Anyway you cut them, these simple rolls are easy to build, take very little attention, and can be made in a day. Of course, there’s a bit of waiting for them to rise time involved. But time is what I have plenty of right now. And yes I know, I’m in the lucky minority in that regard.
So if you too have some time on your hands, build yourself and your family some type of bread. Because I tell you true, there is just nothing better than the smell of bread baking away in an oven. Why that is, I don’t know. For me, it’s like being a young child again and walking into my grandparent’s kitchen. There was always bread baking and a grandmother who loved me enough to let me cut both ends off a loaf and smear them with home churned butter and homemade jelly or jam. Sounds idyllic. In many respects it truly was.
So with pleasant reminders of my childhood drifting through my brain, I’m going to bid you adieu for today. Since it’s almost 4:00 pm, perhaps I should start thinking about what to fix for dinner. Yah think?!?!
Peace and love to all.
¾ c. sourdough starter discard
1½ tsp. active dry yeast
¾ c. lukewarm water
1½ tsp. extra virgin olive oil
1½ tsp. kosher salt
2½ – 3 c. unbleached all-purpose flour
Mix the sourdough starter, yeast, and water in the bowl of your stand mixer. Let sit for 5 minutes.
Add the olive oil, salt, and 2 cups flour. Using your dough hook, knead the dough, adding flour as required, to make a slightly tacky, smooth, satiny, elastic dough.
Cover the dough with plastic wrap and let it rise for about 90 minutes, or until doubled in size. Gently deflate the dough and turn it onto a lightly floured work surface.
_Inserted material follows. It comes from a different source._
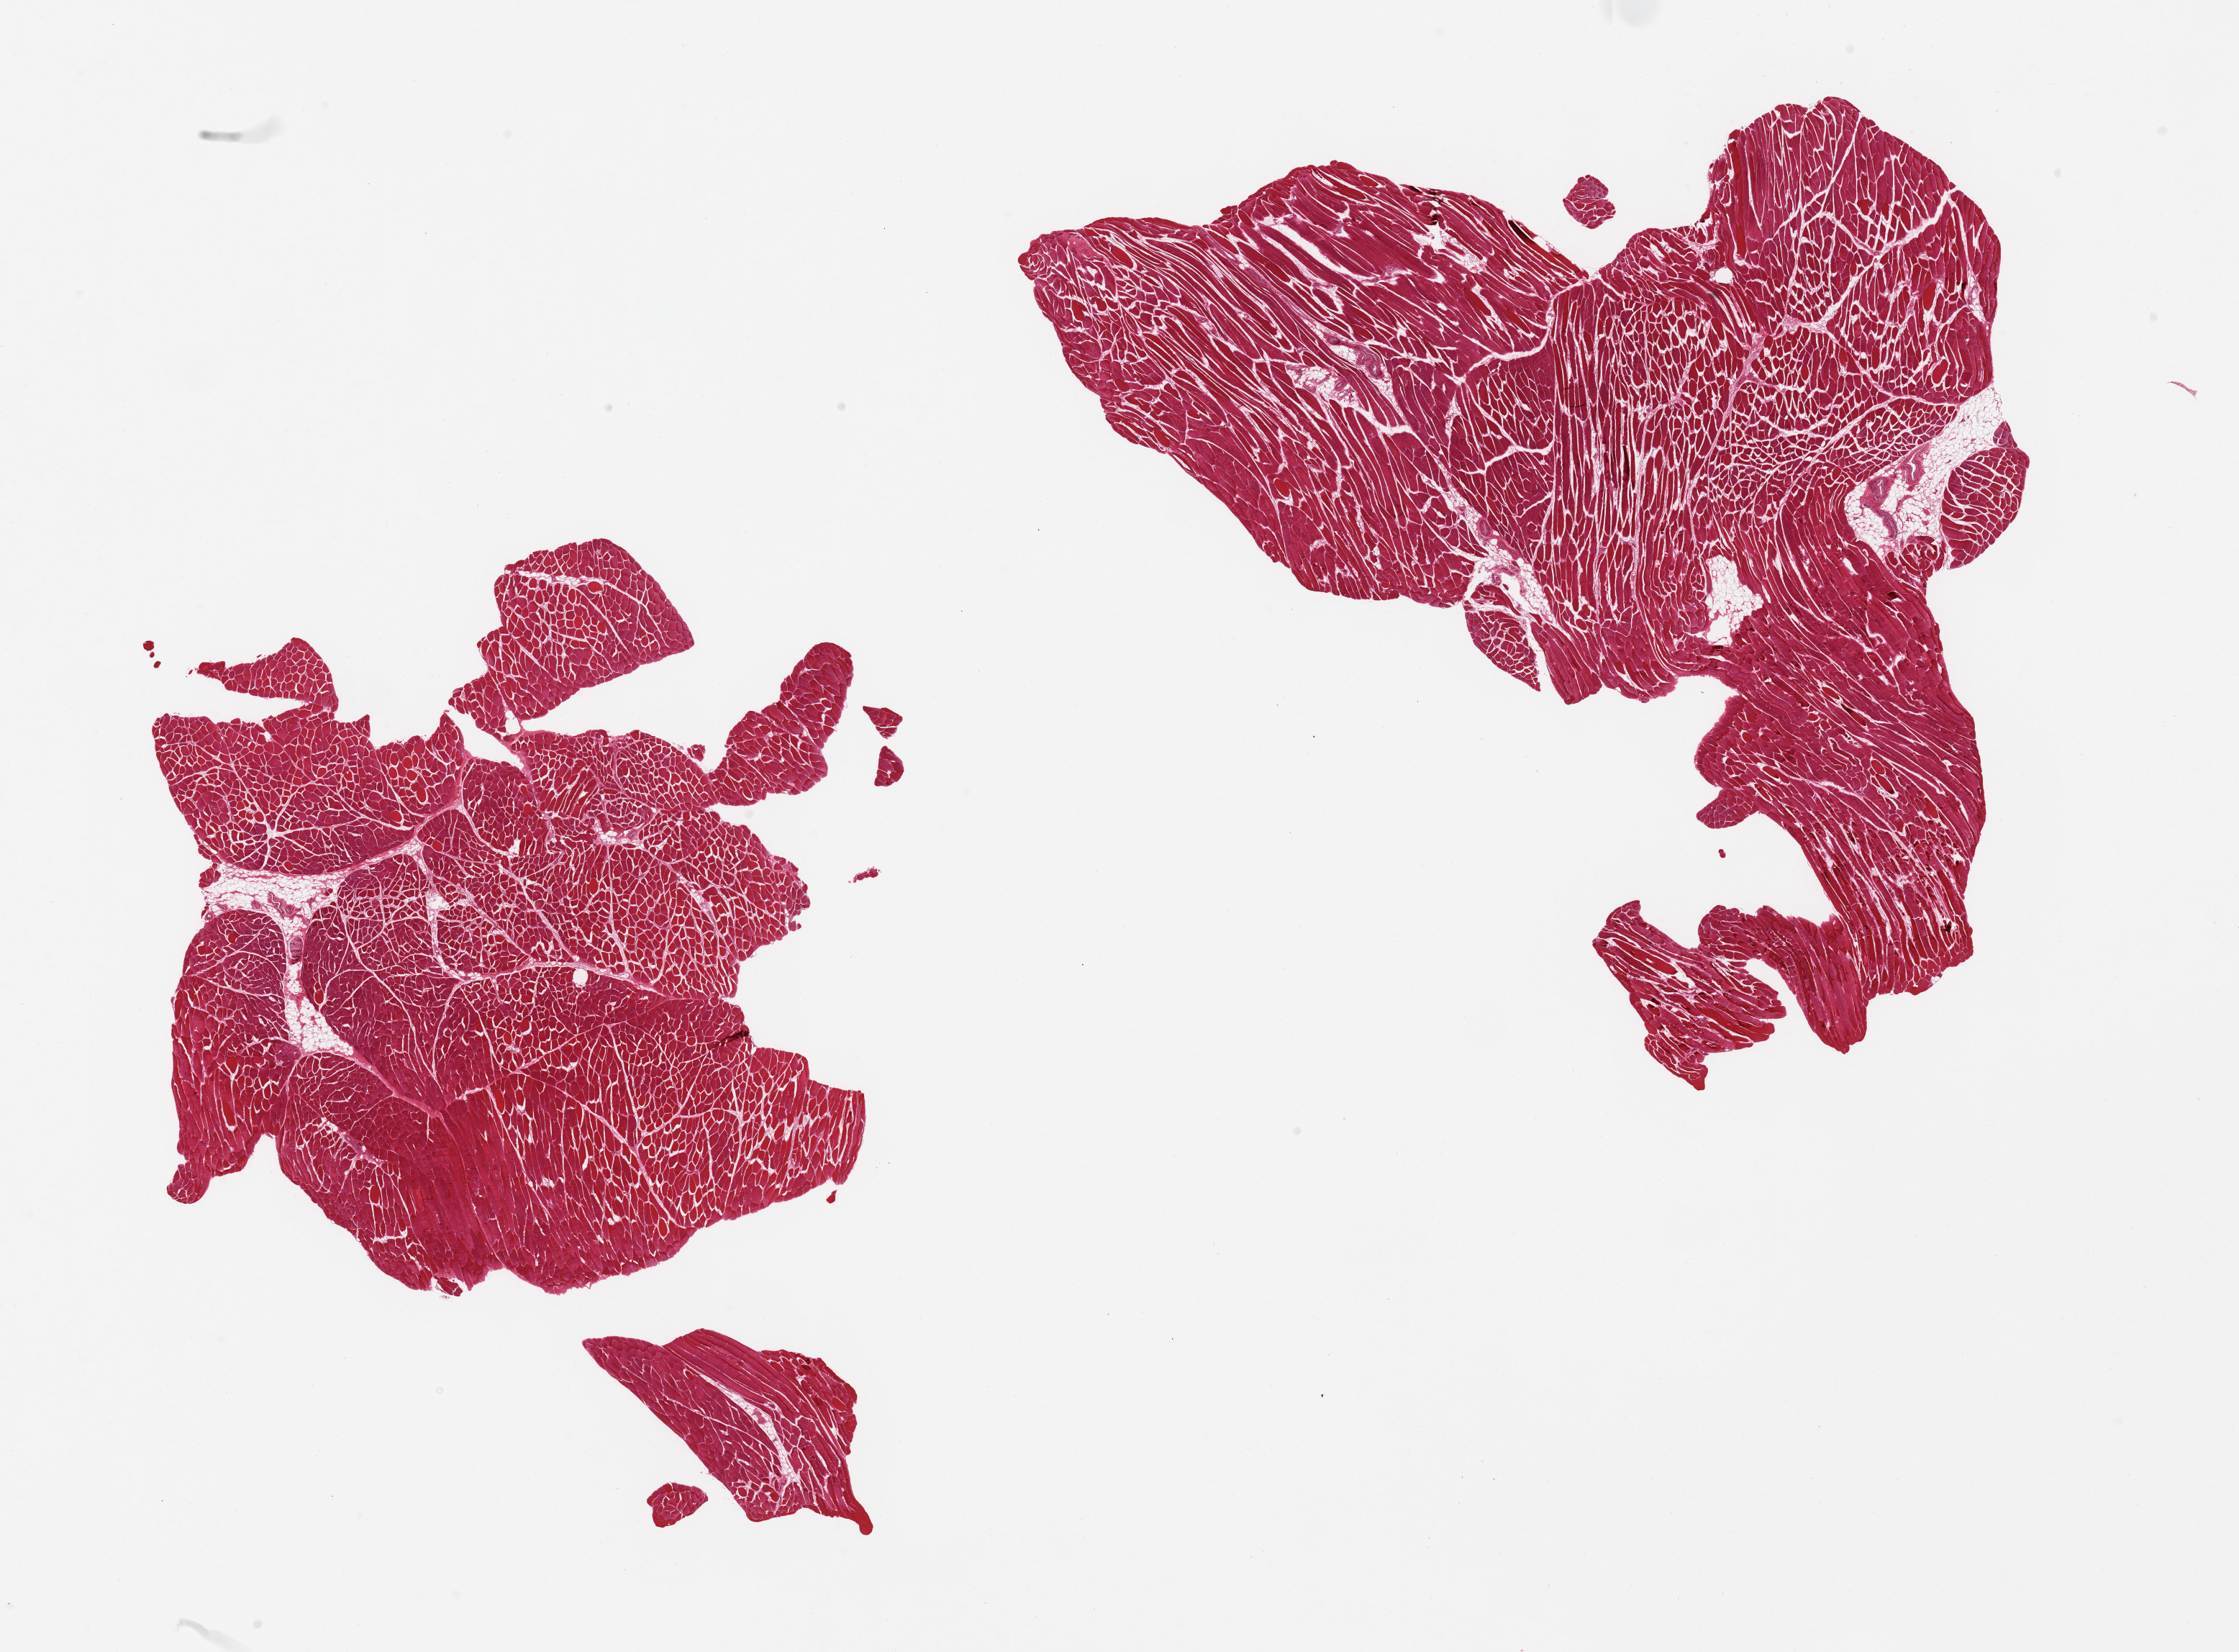
Digitized haematoxylin and eosin-stained section, low-resolution overview of the scanned area, about 24.6 x 18.2 mm. PAXgene-fixed paraffin-embedded (PFPE) section. Target tissue: skeletal muscle. Tissue donor sample. Female donor.
Review note (as recorded): 2 pieces; well trimmed.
Pat the dough into a rectangle about 7 x 14-inches. Using a dough cutter, sharp knife, or pizza wheel, cut the rectangle into half lengthwise. Then cut each half in half. Your ultimate goal is to have 4 pieces of dough 7×3½ inches. However, don’t make yourself crazy with exact measurements. You simply want 4 rectangular rolls that are all about the same size.
Place the rolls well apart on a lightly greased or parchment paper lined baking sheet. Cover the rolls with a clean tea towel and let rise for about 60 minutes or until slightly puffy.
While the rolls rise, preheat the oven to 425 degrees. Just before placing in the oven, lightly spray the loaves with water, then sprinkle with a thin layer of flour.
Bake the rolls for 10 minutes. Lower the oven temperature to 375 degrees and bake for an additional 15 minutes, or until the rolls are a very light brown. The internal temperature should reach at least 200 degrees.
Turn off the oven, crack the door a couple of inches, and allow rolls to stay in the cooling oven for about 30 minutes. Then remove to a wire rack to finish cooling. Store in an airtight container or bag. Make great sandwich rolls, French dip buns, and fabulous breakfast toast. This recipe can easily be doubled.